Ferrari is expected to unveil the Luce today, the company’s first all-electric model and a machine that would move the marque most famous for gasoline power into a new era. The four-door Ferrari Luce is expected to cost almost $600,000 and reach 193 mph.
The name means light in Italian, an apt label for a car Ferrari intends to sell globally. There is no release date for the U.S., but the debut will put a firm price and shape on a vehicle that has been visible in fragments for weeks through camouflaged test cars seen near Maranello, Italy.
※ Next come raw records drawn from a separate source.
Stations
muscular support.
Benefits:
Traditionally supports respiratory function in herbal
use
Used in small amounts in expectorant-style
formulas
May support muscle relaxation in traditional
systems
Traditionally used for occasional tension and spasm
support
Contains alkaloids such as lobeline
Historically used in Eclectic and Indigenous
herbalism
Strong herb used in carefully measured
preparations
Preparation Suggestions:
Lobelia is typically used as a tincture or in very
The stakes are high because Ferrari has spent years preparing for electrification at its headquarters in Maranello and has invested heavily in the shift. It also opened a new e-building facility there, underscoring how central the transition has become to the company’s future. The Luce is not being introduced in isolation, either: Ferrari quietly delayed plans for a second EV model until at least 2028, a sign that the company is moving carefully even as it commits to electric power.
That caution reflects a wider debate across the luxury-car world over whether wealthy buyers actually want electric supercars. An analyst called the move “a risk and a bit of a bet,” and the description fits a segment where speed, sound and brand identity still matter as much as battery range. Ferrari has long been associated with some of the world’s most powerful gasoline cars, and the company is now trying to persuade the same audience that an EV can carry the badge without losing its edge.
reported that the Luce was developed with input from Jony Ive’s LoveFrom studio, and that Ferrari engineers created a custom sound system meant to amplify vibrations from the powertrain rather than simply pipe fake engine noise through speakers. That detail matters because the sound of a Ferrari has always been part of the product, not just the background. The new system suggests the company understands that an electric Ferrari has to feel different, but not anonymous.
The launch lands at a moment when competitors are taking different paths. Lamborghini has abandoned a project to roll out a fully electric model in 2030, while Ferrari is pressing ahead with its own plan. The contrast shows how unsettled the market remains, even for brands with deep engineering resources and loyal buyers. Ferrari is betting that the Luce, priced at about $586,000 and said to offer 1,000 horsepower and 0-100 kilometers per hour in 2.5 seconds, can prove that an EV can still be unmistakably Ferrari.
What happens next is straightforward: Ferrari will have to turn one debut into a case for a new kind of performance car. If the Luce lands with buyers, it will mark the point when Ferrari’s electric future stopped being a promise and became a product.